Die Aufräumarbeiten in den Hochwassergebieten Tirols und Vorarlbergs wurden mit mehreren tausend Helfern fortgesetzt. Stromversorgung und Telefonverbindungen sollten bis am Abend wieder funktionieren.
Die meisten Orte blieben wegen der zum Teil völlig zerstörten Hauptstrassen nur über Notwege erreichbar. Das Hochwasser hat in den beiden Bundesländern vermutlich Schäden in der Höhe von mehreren hundert Millionen Euro angerichtet.

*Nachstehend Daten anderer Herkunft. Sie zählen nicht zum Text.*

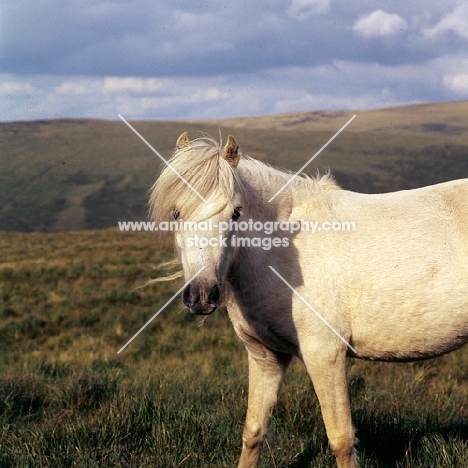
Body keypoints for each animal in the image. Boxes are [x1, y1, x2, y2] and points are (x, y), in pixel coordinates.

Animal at [149, 132, 468, 468]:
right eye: (176, 213)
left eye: (235, 212)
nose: (202, 295)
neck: (280, 252)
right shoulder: (265, 357)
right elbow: (254, 432)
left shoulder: (324, 354)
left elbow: (341, 439)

Weite Landstriche Bayerns noch unter Wasser
In Ostbayern entspannte sich die Lage in der Nacht. An Donau und Isar konnten vielerorts sinkende Pegelstände verzeichnet werden. Entwarnung wurde jedoch nicht gegeben. Weite Landstriche in den bayerischen Hochwassergebieten gleichen noch immer einer Seenplatte.
33 Todesopfer in Rümanien
In den rumänischen Hochwassergebieten entspannte sich die Lage, nachdem der Regen nachgelassen hatte. In dem zuletzt besonders betroffenen Katastrophengebiet im zentralrumänischen Kreis Harghita begannen die Aufräumarbeiten. Dort trafen aus dem Nachbarland Ungarn Hilfsgüter ein.
Im Kreis Harghita waren innerhalb von zwei Wochen 15 Menschen in den Fluten umgekommen. Zwei werden vermisst. Landesweit lag die Zahl der Todesopfer bei mindestens 33.
Unterdessen wurde in der ungarischen Hauptstadt Budapest ein Teil der Donau-Uferstrasse vorsichtshalber für den Verkehr gesperrt.